The 56-year-old Lahaina man, whose name has not been released, was attacked by the shark at around 8am on Tuesday as he paddled out to into Honolua Bay. Though the man was initially listed as being in stable condition, his health quickly deteriorated after surgery, officials confirmed to Hawaii News Now.

The World Surf League (WSL) suspended its Maui Pro competition after the attack, as the surfer was attacked close to where its competitors were due to ride the waves.

“The WSL has learned that Tuesday’s victim of the shark attack at Honolua Bay has tragically passed away,” the WSL tweeted. “Our thoughts and hearts are with the victim’s family and friends as well as the entire Maui surfing community.”

The Florida Museum of Natural History states that Hawaii ranks second among all states with 171 unprovoked shark attacks since 1837. The top state by a lot is Florida, with 852 shark attacks.

This comes one day after we reported that a 20 year-old surfer was attacked by a shark in Oregon. Cole Herrington was surfing with two friends on Sunday at a popular location called The Cove south of Seaside when a great white shark suddenly bit him as he dangled his feet over the surfboard.

The shark bit on both the board and Herrington’s lower leg, dragging him under the water at one point before finally releasing him. Thankfully, Herrington managed to survive, but experts say he should consider himself lucky to be alive.

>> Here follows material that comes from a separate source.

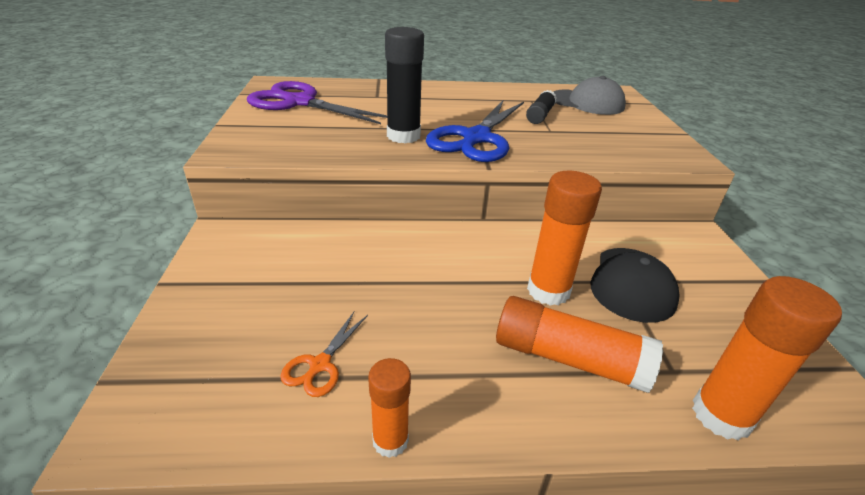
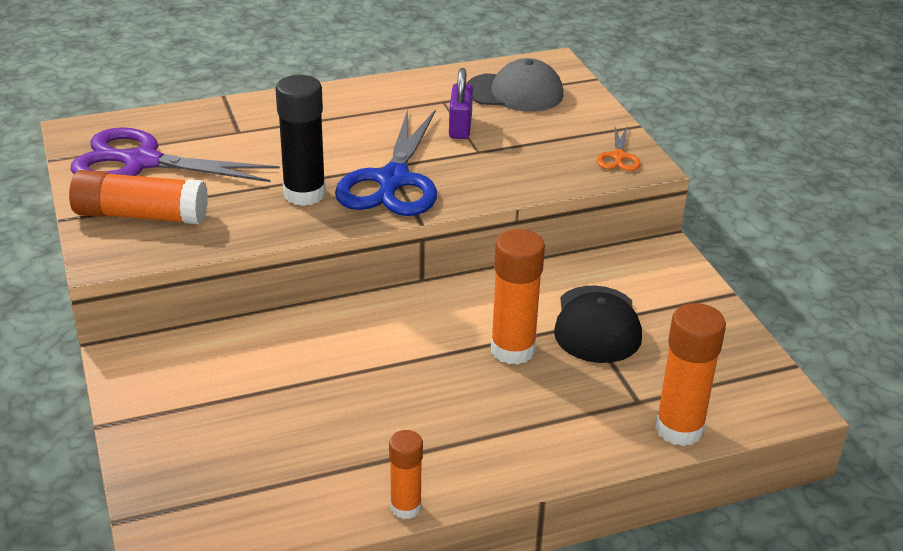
camera: 15 degrees left, 0 degrees up
(320, 365) = (314, 464): orange scissors -> orange scissors (618, 156)
(540, 115) = (460, 127): black glue stick -> purple padlock
(569, 358) = (544, 410): orange glue stick -> orange glue stick (141, 215)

“That fella has a lot to be thankful for,” A. Peter Klimley, a retired University of California professor who has written two books about sharks. “If a shark really wanted to consume him, it could have.”

Kimley explained that the shark likely released Herrington because it was attracted to the movement of his surfboard. He said that the shark likely let go of the young man, who wants to be an electrician, upon realizing that he was not a seal.

“If they don’t want to release something, they don’t have to,” Klimley added. “This surfer was small and helpless in the mouth of the shark. The shark made a decision it didn’t want to eat him and let him go.”